Joy that is Full is Found in Obedience

“These things I have spoken to you, that my joy may be in you, and that your joy may be full” (John 15:11) 

There are many things that bring joy to our lives, our relationships, maybe our successful careers, perhaps even our possessions. We should find joy in those things. James tells us that every good gift comes from God (James 1:17). Our possessions, our successful careers, and our good relationships are ultimately from God, so thank Him for them. But what about obedience, do you find joy in obeying someone else’s will? I think most of us, at least to some degree bristle at the thought of obeying the will of another. And the thought that doing so could actually bring us joy is even more unlikely. But finding joy in obedience is not only what Jesus taught, but also what He demonstrated by His life.

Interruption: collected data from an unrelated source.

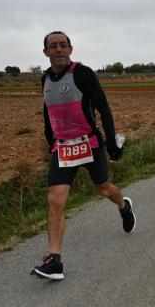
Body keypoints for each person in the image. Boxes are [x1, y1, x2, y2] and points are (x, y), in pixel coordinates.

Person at [31, 31, 135, 280]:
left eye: (63, 45)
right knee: (55, 200)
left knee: (103, 188)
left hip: (89, 144)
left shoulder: (82, 73)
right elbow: (48, 113)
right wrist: (50, 142)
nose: (59, 50)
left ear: (71, 49)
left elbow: (103, 108)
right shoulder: (45, 78)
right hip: (62, 148)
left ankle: (124, 205)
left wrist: (111, 143)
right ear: (45, 52)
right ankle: (54, 261)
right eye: (53, 46)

             “These things I have spoken to you, that my joy may be in you, and that your joy may be full.” Jesus spoke these words to His disciples in the Upper Room. He loved them greatly. It was their last night together before He would be delivered up for crucifixion. The time for which Jesus had come was now upon Him. It was time to die. How could Jesus find joy knowing that, and how could He desire that same joy be found in His disciples willing obedience to the Father? Though He agonized over the cross and separation from His Father, Scripture is clear about Jesus’ desire to do the Father’s will (Matthew 26:39). As He lived and preached, Jesus always submitted perfectly to the Father’s will, “For I have come down from heaven, not to do my own will but the will of him who sent me” (John 6:38). He also submitted in death. Doing God’s will brought Jesus criticism from others. It brought Him even more than that. His mission, to “seek and save the lost” was not always a welcome one.

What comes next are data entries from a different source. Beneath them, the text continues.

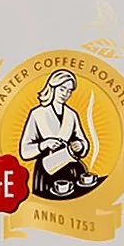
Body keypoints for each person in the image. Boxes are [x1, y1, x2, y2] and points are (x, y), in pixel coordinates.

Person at [19, 70, 90, 198]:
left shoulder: (72, 115)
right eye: (62, 89)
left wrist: (81, 145)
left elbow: (83, 141)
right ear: (52, 87)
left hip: (70, 168)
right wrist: (44, 144)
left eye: (69, 91)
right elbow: (24, 151)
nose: (65, 94)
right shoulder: (37, 114)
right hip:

            Doing the will of God will bring criticism, opposition and consequence for you and me as well. Worldly standards don’t care much for what God desires and people who delight only in what they can see will often remain critical of your choices.

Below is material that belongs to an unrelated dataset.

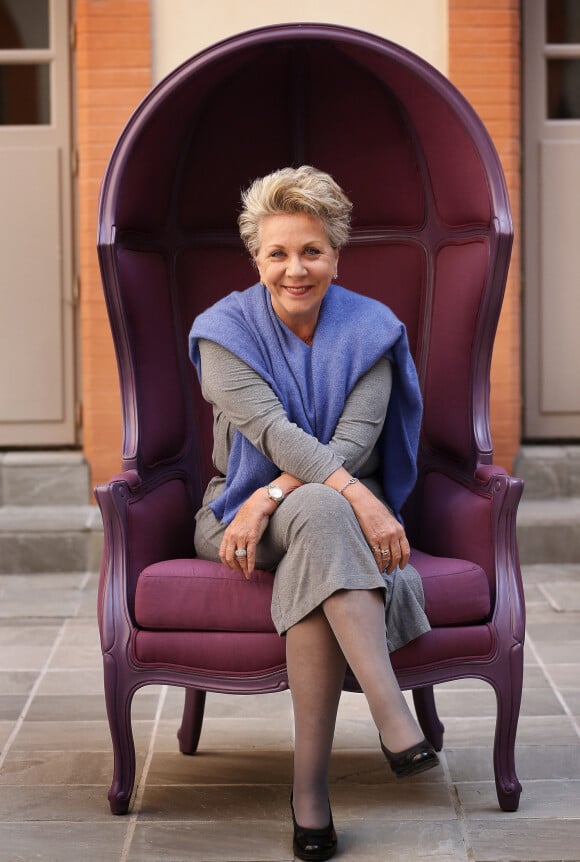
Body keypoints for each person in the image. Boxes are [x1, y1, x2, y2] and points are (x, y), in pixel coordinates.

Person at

            For Jesus, joy was never situational. Nor was it for the apostle Paul. A prominent theme of his letter to the Philippians was joy. He wrote it from prison knowing his imprisonment would ultimately serve to advance the gospel. Paul valued knowing Christ, everything else he counted as loss (Philippians 3:8-9).

            Do you find joy in obeying God’s will?  It’s an important question because God’s grace doesn’t leave obedience as optional (1 John 5:3). In fact, true grace plants the desire to do God’s will in our hearts. Is it planted in yours? The thought that obedience could bring joy may be contrary to the thoughts of the natural man, but you are a child of God in whom the Holy Spirit dwells. As such, your standards concerning obedience should be different? Let the motivation of your obedience be what God has done for you in Christ. Jesus wants our obedience to bring joy, joy that is “full”. Remember, it is only completed in Him.      


Father, You are so gracious when we seek to find joy in other things. The thought that obedience to Your will could be all-fulfilling is contrary to what our world teaches. Thank You for teaching us the truth. Thank You for Jesus, whose perfect obedience atoned for my sin. Thank You that He overcame the grave. Let me find my joy in obedience to Your will that my joy may be full. Amen!